Title: John Knoepfle Typescripts (VMF091), 1964-1967

Administrative/Biographical History
John Knoepfle (1923 - ) is the author of some 17 books of poetry, as well as many prose pieces on a variety of subjects. Born in Cincinnati, Ohio, he served as a boat officer aboard an attack transport in the Pacific in World War II, taking part in the landings at Iwo Jima and Okinawa. He received his Ph.B. (1947) and M.A. (1949) from Xavier University and his Ph.D. from St. Louis University (1965).
In the 1950s he tape recorded some 60 river men of the Ohio and Mississippi valleys. From 1957-1961, Knoepfle taught English at the East St. Louis Residence Center, Southern Illinois University at Carbondale. From 1961-1965, he was assistant professor of English at Maryville College in St. Louis. From 1966-1972, he taught creative writing and literature at St. Louis University. From 1972-1991, he was professor of literature at the University of Illinois at Springfield (formerly Sangamon State University). During these years, Knoepfle taught Creative Writing, Shakespeare and Elizabethan Drama, Folk Literature, Native American Novel, and Contemporary Poetry. He also founded the university’s annual Verbal Arts Festival.
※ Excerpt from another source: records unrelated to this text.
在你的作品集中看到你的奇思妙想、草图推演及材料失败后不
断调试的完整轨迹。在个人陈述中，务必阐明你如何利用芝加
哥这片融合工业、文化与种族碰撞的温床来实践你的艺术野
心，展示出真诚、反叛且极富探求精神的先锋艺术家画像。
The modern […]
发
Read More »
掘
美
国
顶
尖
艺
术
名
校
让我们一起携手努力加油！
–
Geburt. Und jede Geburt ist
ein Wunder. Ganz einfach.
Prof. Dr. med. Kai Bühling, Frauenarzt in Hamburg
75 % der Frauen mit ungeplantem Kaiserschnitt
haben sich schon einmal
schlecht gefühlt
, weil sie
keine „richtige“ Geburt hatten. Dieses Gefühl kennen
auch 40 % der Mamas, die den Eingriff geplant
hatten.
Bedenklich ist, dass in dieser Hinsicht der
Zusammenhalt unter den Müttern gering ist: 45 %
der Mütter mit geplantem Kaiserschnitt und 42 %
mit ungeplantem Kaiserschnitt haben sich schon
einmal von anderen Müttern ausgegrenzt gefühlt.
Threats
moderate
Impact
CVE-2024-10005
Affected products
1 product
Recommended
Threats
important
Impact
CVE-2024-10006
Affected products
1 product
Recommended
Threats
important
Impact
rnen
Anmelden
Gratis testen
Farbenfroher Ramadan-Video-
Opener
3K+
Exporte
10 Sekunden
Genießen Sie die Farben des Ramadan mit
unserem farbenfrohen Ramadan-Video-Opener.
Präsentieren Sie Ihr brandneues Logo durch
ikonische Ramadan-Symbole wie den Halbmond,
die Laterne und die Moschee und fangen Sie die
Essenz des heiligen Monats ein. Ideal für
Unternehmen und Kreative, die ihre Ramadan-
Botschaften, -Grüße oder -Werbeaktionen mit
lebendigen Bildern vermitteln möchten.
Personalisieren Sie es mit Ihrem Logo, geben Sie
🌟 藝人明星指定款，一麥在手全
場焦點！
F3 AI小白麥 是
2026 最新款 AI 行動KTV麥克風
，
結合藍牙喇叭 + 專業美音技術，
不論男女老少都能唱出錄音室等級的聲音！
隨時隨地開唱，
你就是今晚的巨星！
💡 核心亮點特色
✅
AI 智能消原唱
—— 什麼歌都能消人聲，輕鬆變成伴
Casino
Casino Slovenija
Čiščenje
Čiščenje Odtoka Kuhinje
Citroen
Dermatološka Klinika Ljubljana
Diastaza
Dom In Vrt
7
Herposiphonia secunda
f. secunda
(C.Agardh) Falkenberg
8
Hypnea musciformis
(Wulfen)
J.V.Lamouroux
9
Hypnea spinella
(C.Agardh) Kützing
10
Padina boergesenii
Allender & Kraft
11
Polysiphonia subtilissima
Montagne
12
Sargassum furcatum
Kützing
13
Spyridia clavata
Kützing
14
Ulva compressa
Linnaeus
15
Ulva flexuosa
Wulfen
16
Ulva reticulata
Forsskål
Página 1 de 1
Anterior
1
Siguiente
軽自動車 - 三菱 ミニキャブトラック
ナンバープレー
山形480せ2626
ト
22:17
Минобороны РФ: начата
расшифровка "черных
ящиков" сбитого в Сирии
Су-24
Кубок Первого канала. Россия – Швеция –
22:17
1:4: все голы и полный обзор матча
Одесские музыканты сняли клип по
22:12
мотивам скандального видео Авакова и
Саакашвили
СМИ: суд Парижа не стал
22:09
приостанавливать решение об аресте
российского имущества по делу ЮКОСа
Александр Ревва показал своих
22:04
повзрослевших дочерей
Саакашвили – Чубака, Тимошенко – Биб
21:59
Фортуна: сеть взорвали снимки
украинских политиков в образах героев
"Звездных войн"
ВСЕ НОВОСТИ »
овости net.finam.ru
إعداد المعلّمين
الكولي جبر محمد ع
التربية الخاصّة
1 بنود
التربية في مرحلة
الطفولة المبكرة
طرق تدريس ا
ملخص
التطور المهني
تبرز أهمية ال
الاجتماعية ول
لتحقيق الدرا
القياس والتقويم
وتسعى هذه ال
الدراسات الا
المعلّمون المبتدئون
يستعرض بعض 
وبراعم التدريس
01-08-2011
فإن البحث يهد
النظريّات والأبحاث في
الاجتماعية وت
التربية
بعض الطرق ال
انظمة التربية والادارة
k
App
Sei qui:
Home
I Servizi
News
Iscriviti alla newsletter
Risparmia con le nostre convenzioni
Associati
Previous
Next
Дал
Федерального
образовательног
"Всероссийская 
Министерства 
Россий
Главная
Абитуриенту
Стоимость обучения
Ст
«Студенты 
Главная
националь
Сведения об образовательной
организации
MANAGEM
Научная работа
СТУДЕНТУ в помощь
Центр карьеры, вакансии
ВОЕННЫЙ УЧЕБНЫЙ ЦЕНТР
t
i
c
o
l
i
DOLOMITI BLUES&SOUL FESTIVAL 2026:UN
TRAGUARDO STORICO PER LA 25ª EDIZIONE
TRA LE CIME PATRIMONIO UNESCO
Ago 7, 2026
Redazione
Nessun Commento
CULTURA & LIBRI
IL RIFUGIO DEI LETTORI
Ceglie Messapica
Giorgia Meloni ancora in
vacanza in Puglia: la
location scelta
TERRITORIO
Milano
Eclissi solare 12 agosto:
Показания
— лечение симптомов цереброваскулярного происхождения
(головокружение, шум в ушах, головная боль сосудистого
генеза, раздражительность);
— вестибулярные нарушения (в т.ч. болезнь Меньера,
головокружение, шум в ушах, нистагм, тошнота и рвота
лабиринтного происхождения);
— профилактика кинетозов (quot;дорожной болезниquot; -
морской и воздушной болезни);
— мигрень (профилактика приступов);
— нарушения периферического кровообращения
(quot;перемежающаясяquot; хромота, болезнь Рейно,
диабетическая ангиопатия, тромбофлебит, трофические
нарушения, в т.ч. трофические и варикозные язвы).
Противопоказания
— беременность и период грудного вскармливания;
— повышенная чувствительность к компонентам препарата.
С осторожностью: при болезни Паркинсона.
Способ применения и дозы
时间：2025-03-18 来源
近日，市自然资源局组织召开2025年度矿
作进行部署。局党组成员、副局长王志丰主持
His first book, Rivers into Islands, was published in 1965. Other books include The Intricate Land (1969), Selected Poems (1985), Poems from the Sangamon (1985), Begging an Amnesty (1994), The Chinkapin Oak (1995), and Prayer Against Famine and Other Irish Poems (2004). His most recent books, Walking in Snow and I Look Around for My Life: An Autobiography, which covers his formative years, were published in 2008.